* _Page-level text extractions_:
○ ○ ○ ○ ○ ○ ○
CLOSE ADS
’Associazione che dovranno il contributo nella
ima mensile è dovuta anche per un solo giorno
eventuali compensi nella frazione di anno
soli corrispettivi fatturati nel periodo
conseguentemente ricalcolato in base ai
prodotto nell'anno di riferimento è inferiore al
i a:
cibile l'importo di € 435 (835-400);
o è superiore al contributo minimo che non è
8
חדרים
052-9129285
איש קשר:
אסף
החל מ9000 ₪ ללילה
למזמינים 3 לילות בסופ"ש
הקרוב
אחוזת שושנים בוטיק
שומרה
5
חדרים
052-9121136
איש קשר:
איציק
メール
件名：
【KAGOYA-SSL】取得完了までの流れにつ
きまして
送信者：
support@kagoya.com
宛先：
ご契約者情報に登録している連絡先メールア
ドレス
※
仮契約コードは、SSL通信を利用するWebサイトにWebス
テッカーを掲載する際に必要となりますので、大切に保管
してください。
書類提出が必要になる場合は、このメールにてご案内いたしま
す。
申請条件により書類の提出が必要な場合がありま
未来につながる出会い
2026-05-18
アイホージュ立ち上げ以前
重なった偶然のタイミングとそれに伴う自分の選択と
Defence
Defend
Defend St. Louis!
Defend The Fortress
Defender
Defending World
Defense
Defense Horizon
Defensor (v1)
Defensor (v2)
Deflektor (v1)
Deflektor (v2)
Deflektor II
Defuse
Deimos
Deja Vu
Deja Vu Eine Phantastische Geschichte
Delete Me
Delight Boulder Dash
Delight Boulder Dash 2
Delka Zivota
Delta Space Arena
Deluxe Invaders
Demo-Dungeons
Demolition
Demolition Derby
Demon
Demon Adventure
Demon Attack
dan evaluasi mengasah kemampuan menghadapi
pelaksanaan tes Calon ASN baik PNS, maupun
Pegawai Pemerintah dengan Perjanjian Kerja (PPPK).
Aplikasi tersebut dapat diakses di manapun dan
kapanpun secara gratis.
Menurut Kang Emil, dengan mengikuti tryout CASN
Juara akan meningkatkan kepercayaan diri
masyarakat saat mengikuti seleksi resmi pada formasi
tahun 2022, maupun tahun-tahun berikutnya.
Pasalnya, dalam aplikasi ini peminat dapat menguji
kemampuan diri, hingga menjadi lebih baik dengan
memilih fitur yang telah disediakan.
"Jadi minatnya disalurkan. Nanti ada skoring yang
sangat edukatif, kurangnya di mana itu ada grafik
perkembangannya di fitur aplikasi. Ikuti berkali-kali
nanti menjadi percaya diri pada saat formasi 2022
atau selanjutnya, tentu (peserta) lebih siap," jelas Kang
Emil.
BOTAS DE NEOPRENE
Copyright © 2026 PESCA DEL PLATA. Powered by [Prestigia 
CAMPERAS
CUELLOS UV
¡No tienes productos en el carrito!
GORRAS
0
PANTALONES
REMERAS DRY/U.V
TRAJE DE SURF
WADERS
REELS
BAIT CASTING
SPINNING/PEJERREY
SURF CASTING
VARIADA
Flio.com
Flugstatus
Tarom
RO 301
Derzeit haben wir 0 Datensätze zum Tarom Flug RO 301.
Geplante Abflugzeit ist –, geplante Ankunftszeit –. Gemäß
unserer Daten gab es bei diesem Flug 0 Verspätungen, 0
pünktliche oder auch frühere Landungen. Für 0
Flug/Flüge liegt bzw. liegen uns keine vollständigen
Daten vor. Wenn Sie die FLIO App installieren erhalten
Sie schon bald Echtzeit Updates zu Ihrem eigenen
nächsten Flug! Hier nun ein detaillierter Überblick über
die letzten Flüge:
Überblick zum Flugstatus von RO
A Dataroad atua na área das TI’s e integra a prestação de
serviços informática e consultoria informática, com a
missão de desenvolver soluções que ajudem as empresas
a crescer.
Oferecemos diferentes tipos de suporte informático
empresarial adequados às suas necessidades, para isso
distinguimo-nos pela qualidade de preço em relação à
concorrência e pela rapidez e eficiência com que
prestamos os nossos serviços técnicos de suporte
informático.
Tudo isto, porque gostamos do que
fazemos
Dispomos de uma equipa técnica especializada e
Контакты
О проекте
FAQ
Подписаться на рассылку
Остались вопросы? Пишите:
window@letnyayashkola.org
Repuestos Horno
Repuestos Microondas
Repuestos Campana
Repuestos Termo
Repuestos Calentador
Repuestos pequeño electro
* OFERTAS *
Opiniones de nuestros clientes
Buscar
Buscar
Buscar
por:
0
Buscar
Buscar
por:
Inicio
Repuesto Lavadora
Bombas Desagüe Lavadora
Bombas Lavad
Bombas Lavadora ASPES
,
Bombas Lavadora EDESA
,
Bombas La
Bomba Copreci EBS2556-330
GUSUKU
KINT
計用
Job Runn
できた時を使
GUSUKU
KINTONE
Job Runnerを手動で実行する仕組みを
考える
○ ○ ○ ○ ○ ○ ○
* _Problem statement_: Set the entries down again precisely as they were given.

* _Response area_:
CLOSE ADS
’Associazione che dovranno il contributo nella
ima mensile è dovuta anche per un solo giorno
eventuali compensi nella frazione di anno
soli corrispettivi fatturati nel periodo
conseguentemente ricalcolato in base ai
prodotto nell'anno di riferimento è inferiore al
i a:
cibile l'importo di € 435 (835-400);
o è superiore al contributo minimo che non è
8
חדרים
052-9129285
איש קשר:
אסף
החל מ9000 ₪ ללילה
למזמינים 3 לילות בסופ"ש
הקרוב
אחוזת שושנים בוטיק
שומרה
5
חדרים
052-9121136
איש קשר:
איציק
メール
件名：
【KAGOYA-SSL】取得完了までの流れにつ
きまして
送信者：
support@kagoya.com
宛先：
ご契約者情報に登録している連絡先メールア
ドレス
※
仮契約コードは、SSL通信を利用するWebサイトにWebス
テッカーを掲載する際に必要となりますので、大切に保管
してください。
書類提出が必要になる場合は、このメールにてご案内いたしま
す。
申請条件により書類の提出が必要な場合がありま
未来につながる出会い
2026-05-18
アイホージュ立ち上げ以前
重なった偶然のタイミングとそれに伴う自分の選択と
Defence
Defend
Defend St. Louis!
Defend The Fortress
Defender
Defending World
Defense
Defense Horizon
Defensor (v1)
Defensor (v2)
Deflektor (v1)
Deflektor (v2)
Deflektor II
Defuse
Deimos
Deja Vu
Deja Vu Eine Phantastische Geschichte
Delete Me
Delight Boulder Dash
Delight Boulder Dash 2
Delka Zivota
Delta Space Arena
Deluxe Invaders
Demo-Dungeons
Demolition
Demolition Derby
Demon
Demon Adventure
Demon Attack
dan evaluasi mengasah kemampuan menghadapi
pelaksanaan tes Calon ASN baik PNS, maupun
Pegawai Pemerintah dengan Perjanjian Kerja (PPPK).
Aplikasi tersebut dapat diakses di manapun dan
kapanpun secara gratis.
Menurut Kang Emil, dengan mengikuti tryout CASN
Juara akan meningkatkan kepercayaan diri
masyarakat saat mengikuti seleksi resmi pada formasi
tahun 2022, maupun tahun-tahun berikutnya.
Pasalnya, dalam aplikasi ini peminat dapat menguji
kemampuan diri, hingga menjadi lebih baik dengan
memilih fitur yang telah disediakan.
"Jadi minatnya disalurkan. Nanti ada skoring yang
sangat edukatif, kurangnya di mana itu ada grafik
perkembangannya di fitur aplikasi. Ikuti berkali-kali
nanti menjadi percaya diri pada saat formasi 2022
atau selanjutnya, tentu (peserta) lebih siap," jelas Kang
Emil.
BOTAS DE NEOPRENE
Copyright © 2026 PESCA DEL PLATA. Powered by [Prestigia 
CAMPERAS
CUELLOS UV
¡No tienes productos en el carrito!
GORRAS
0
PANTALONES
REMERAS DRY/U.V
TRAJE DE SURF
WADERS
REELS
BAIT CASTING
SPINNING/PEJERREY
SURF CASTING
VARIADA
Flio.com
Flugstatus
Tarom
RO 301
Derzeit haben wir 0 Datensätze zum Tarom Flug RO 301.
Geplante Abflugzeit ist –, geplante Ankunftszeit –. Gemäß
unserer Daten gab es bei diesem Flug 0 Verspätungen, 0
pünktliche oder auch frühere Landungen. Für 0
Flug/Flüge liegt bzw. liegen uns keine vollständigen
Daten vor. Wenn Sie die FLIO App installieren erhalten
Sie schon bald Echtzeit Updates zu Ihrem eigenen
nächsten Flug! Hier nun ein detaillierter Überblick über
die letzten Flüge:
Überblick zum Flugstatus von RO
A Dataroad atua na área das TI’s e integra a prestação de
serviços informática e consultoria informática, com a
missão de desenvolver soluções que ajudem as empresas
a crescer.
Oferecemos diferentes tipos de suporte informático
empresarial adequados às suas necessidades, para isso
distinguimo-nos pela qualidade de preço em relação à
concorrência e pela rapidez e eficiência com que
prestamos os nossos serviços técnicos de suporte
informático.
Tudo isto, porque gostamos do que
fazemos
Dispomos de uma equipa técnica especializada e
Контакты
О проекте
FAQ
Подписаться на рассылку
Остались вопросы? Пишите:
window@letnyayashkola.org
Repuestos Horno
Repuestos Microondas
Repuestos Campana
Repuestos Termo
Repuestos Calentador
Repuestos pequeño electro
* OFERTAS *
Opiniones de nuestros clientes
Buscar
Buscar
Buscar
por:
0
Buscar
Buscar
por:
Inicio
Repuesto Lavadora
Bombas Desagüe Lavadora
Bombas Lavad
Bombas Lavadora ASPES
,
Bombas Lavadora EDESA
,
Bombas La
Bomba Copreci EBS2556-330
GUSUKU
KINT
計用
Job Runn
できた時を使
GUSUKU
KINTONE
Job Runnerを手動で実行する仕組みを
考える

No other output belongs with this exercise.